Friday, January 20, 2012

Centennial for Robert Scott's Historic South Pole Arrival

Scott's team at the Pole, Wikipedia Link
January 17 was the centennial of Scott Team's arrival at the Pole to find that Amundsen had already come and gone.  Combined with the grim fact that the team did not make it all the way back across the Ross Ice Shelf it was not as much of a to-do as last month.  We did however, on Monday have a special presentation by  Lt Col Henry Worsley of the Royal British Legion share some British Antarctic history and some of his own expedition experiences with the community Monday evening the 16th at 8pm in the Galley.  

Henry is a distant relative of the Captain of the Endurance, Commander Frank Worsley of Shackleton’s Imperial Trans-Antarctic Expedition of 1914–1916. Frank Worlsey also navigated Shackleton’s three life boats to Elephant Island and then the James Caird party to South Georgia seeking help for Shackleton’s stranded crew.  Frank Worsley is immortalized by a bronze bust that resides where he was born in Akaroa, NZ. 

Henry was the leader of the 2008-2009 Shackleton Centenary Expedition that recreated Shackleton’s Nimrod Expedition that reached the furthest south until Amundsen’s expedition at a latitude of 88° 23′ S, just 112.2 miles from South Pole and he is here at South Pole this summer to celebrate the Scott Centennial.   He traveled both the Amundsen route and the Scott route and in his presentation he did not so much share his journeys as much as to give us a side by side and blow by blow recount of what is known of the two expeditions and a review of the Shackleton ground breaking trip which we rarely hear about.  

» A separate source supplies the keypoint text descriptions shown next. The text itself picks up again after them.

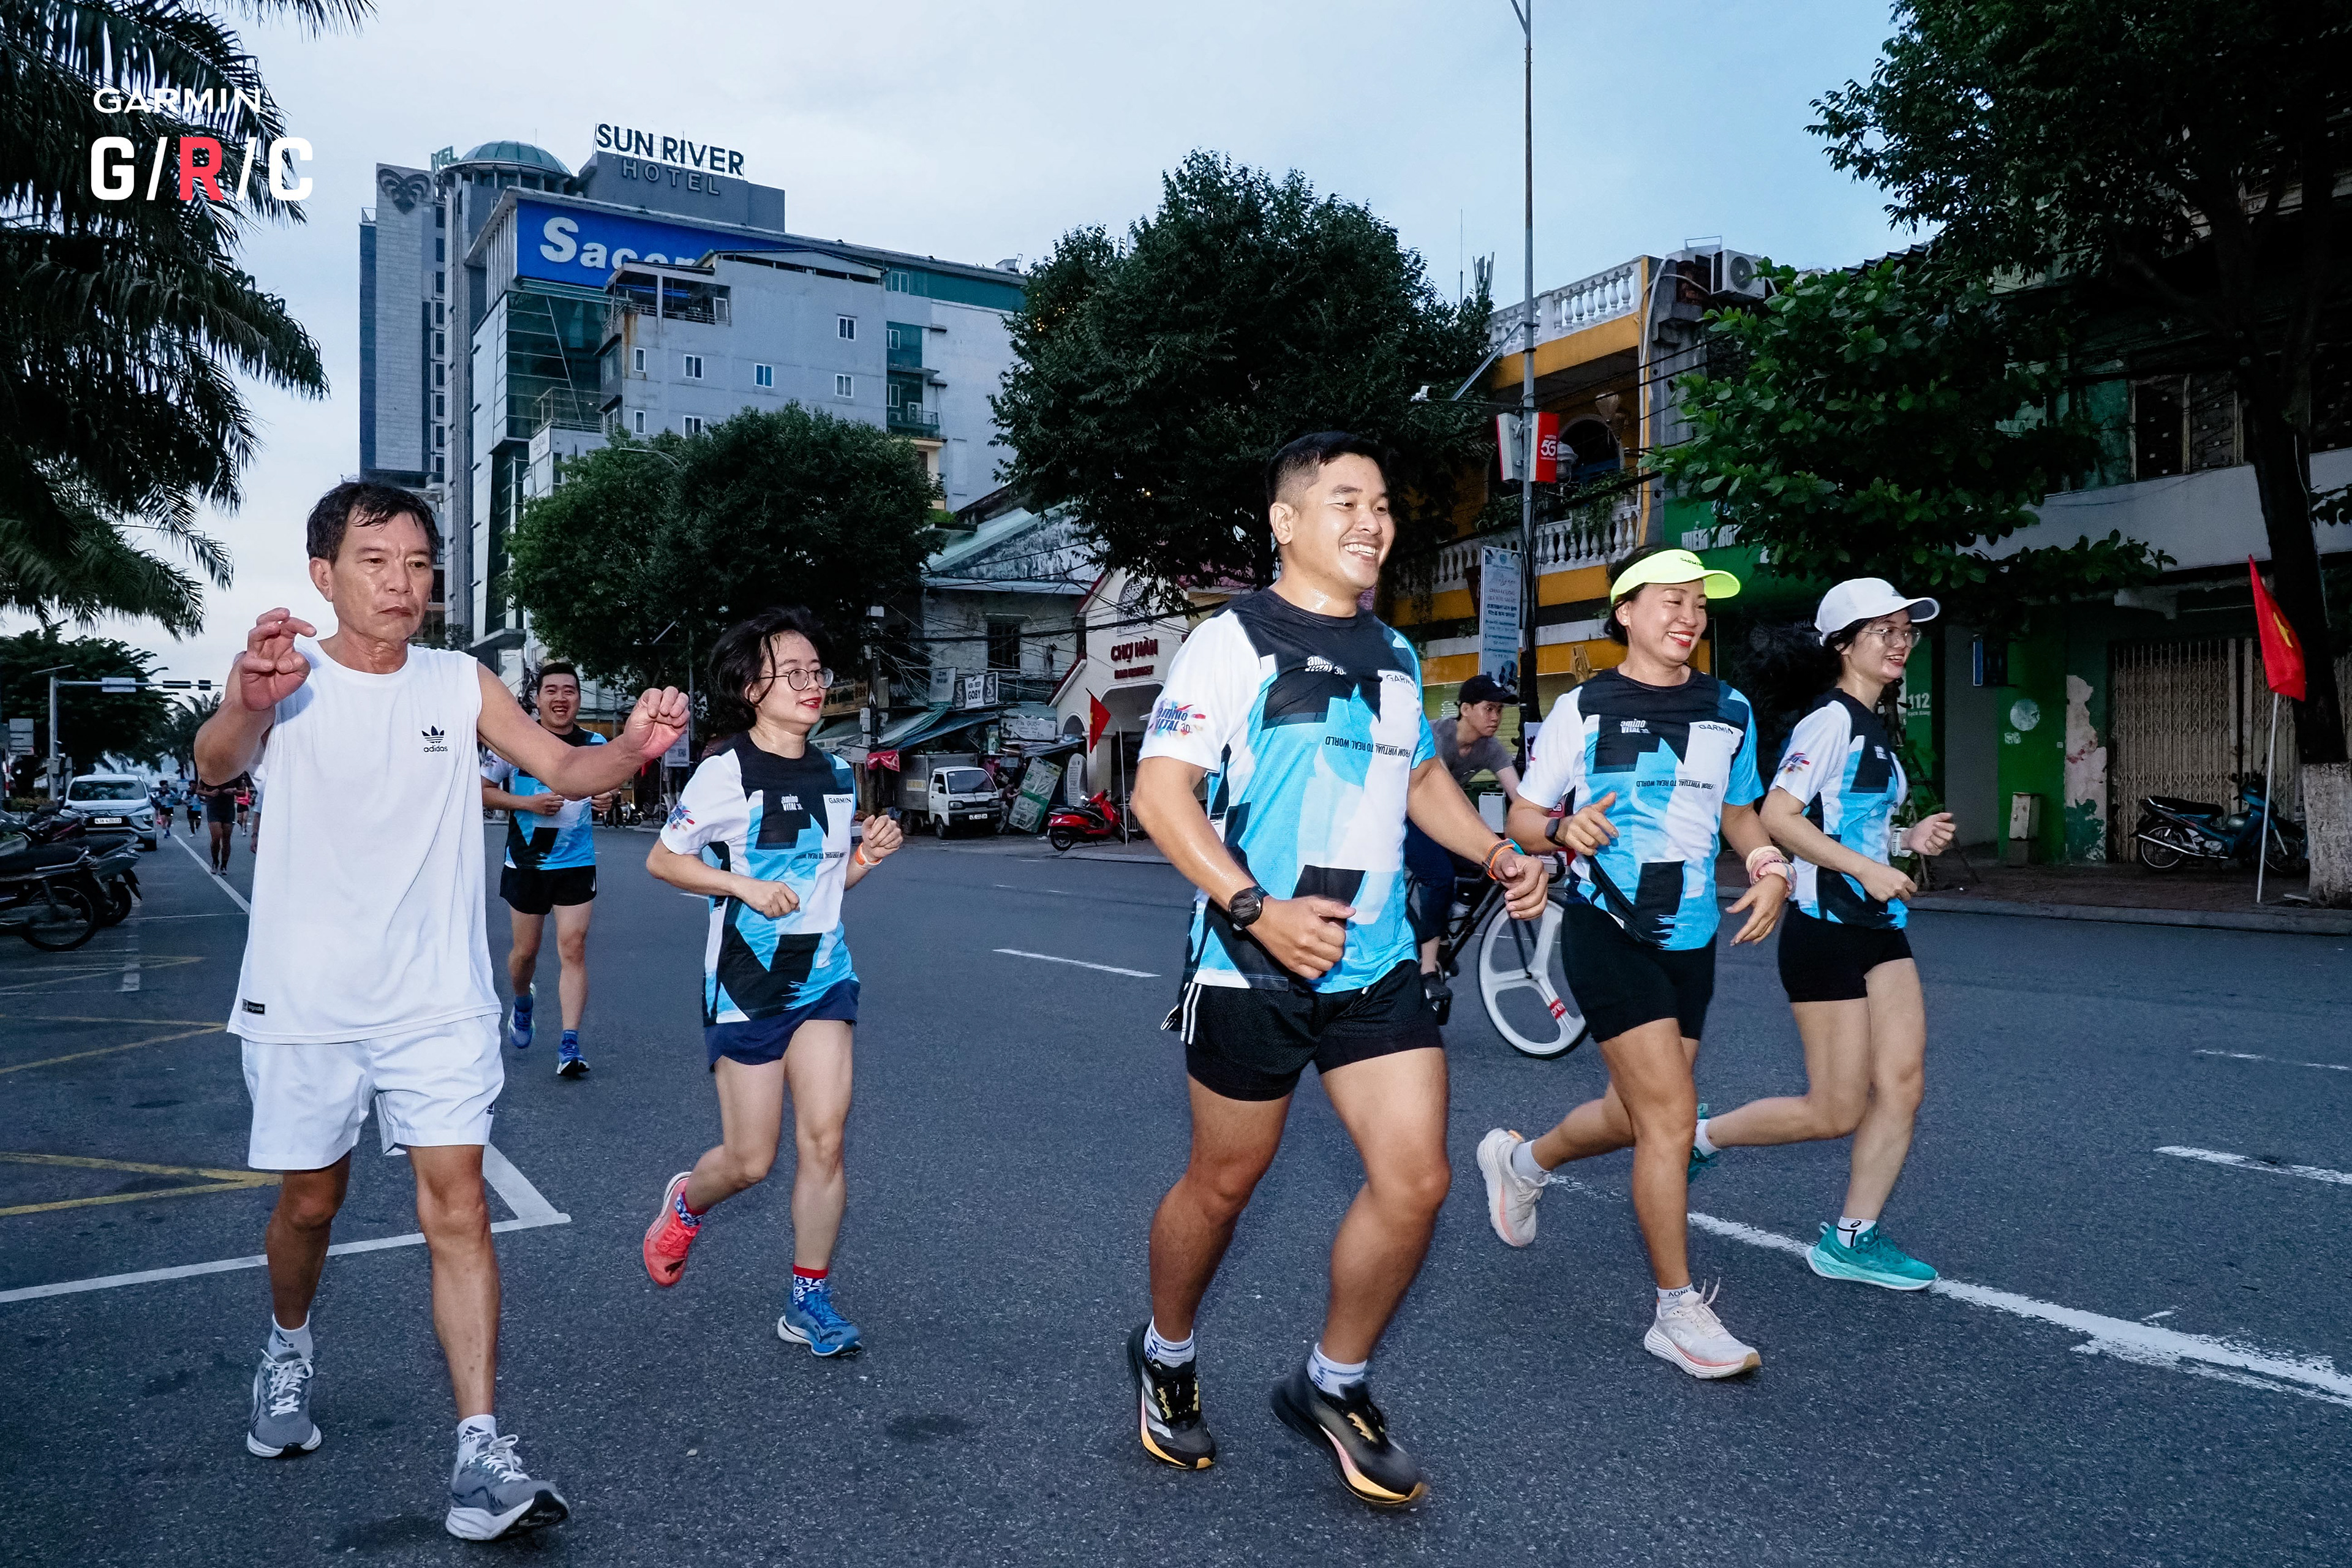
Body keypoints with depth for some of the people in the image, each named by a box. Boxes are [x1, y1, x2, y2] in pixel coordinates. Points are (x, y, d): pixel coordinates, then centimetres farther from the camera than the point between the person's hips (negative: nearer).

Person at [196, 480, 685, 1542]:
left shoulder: (461, 685, 1)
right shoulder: (289, 674, -7)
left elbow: (563, 770, -2)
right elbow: (216, 768, -26)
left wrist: (634, 748, -26)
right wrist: (246, 706, -51)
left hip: (439, 1002, 1)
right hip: (306, 1000, -1)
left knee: (458, 1206, -6)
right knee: (309, 1201, 14)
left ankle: (481, 1459, -6)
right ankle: (288, 1352, 46)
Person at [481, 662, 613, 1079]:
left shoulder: (595, 744, 0)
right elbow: (482, 791, 1)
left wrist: (606, 800, -8)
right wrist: (527, 803, -15)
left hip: (577, 863, 0)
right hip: (526, 863, 0)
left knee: (573, 948, -7)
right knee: (525, 950, 11)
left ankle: (569, 1045, -5)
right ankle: (522, 1005, 44)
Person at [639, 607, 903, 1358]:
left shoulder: (838, 776, 7)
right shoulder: (726, 772, -10)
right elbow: (662, 858, -6)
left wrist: (868, 856, -2)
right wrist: (745, 885, -18)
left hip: (824, 974, 4)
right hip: (747, 981, -4)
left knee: (824, 1137, -4)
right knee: (750, 1160, 4)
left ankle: (809, 1301, 10)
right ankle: (686, 1202, 39)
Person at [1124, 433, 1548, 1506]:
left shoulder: (1394, 653, 13)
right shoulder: (1233, 642, -9)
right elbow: (1160, 792, -16)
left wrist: (1494, 854, 11)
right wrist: (1257, 910, -26)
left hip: (1377, 966, 6)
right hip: (1252, 968, -5)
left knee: (1416, 1179, -2)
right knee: (1224, 1182, 9)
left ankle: (1332, 1387, 21)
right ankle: (1165, 1359, 37)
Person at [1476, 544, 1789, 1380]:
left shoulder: (1730, 711, 9)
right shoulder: (1584, 709, -4)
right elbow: (1522, 817, 0)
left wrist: (1770, 867, 0)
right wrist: (1565, 828, -22)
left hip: (1691, 940, 6)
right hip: (1610, 933, -6)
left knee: (1638, 1115, 16)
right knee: (1671, 1118, -10)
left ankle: (1521, 1160, 45)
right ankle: (1678, 1312, 5)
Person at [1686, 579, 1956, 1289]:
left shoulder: (1877, 726, 16)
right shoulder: (1831, 722, -13)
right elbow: (1778, 817, -22)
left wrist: (1909, 838, 7)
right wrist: (1867, 868, -24)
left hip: (1879, 926, 9)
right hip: (1826, 930, -9)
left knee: (1903, 1084, 1)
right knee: (1837, 1111, -3)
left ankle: (1851, 1241, 11)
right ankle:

It was a fascinating lecture and showed also the different attitudes and approaches of the two teams.  While Amundsen was better prepared and ended up choosing the better route he also had a rather brutal and ruthless attitude especially towards the dogs teams.  Scott was also picking up samples and artifacts for scientific study as he went.  He reached the plateau following the Shackelton route about the same time as Amundsen reached the pole.  His route was both a more difficult journey up the mountains but also he was less prepared.  He made the Pole with 4 of his men, turning some around at the plateau.  But the Pole team didn't quite make it back to their major stock depot on the way back due to a storm and perished at their camp.

Celebration of the Scott centennial at the Geographic Pole
While Lt. Col. Worsley spoke mostly of these three intrepid expeditions, he did show pictures from the historic journeys side by side with his re-photography of the same locations.  Less hype than last month but it was quite a fascinating centennial.  For the ceremony itself on Tuesday,  several of us missed it due to a critical meeting that had been postponed from Monday which was the last step for us in allowing us to stay on for the winter contracts. The photo supplied above was from the Galley Scroll and is of the crowd who gathered around the new pole marker for a half hour local celebration of the event held at as close to the time of Scott's arrival as could be estimated, 6PM on the 17th.  (Note the British flag just behind Bill - the speaker).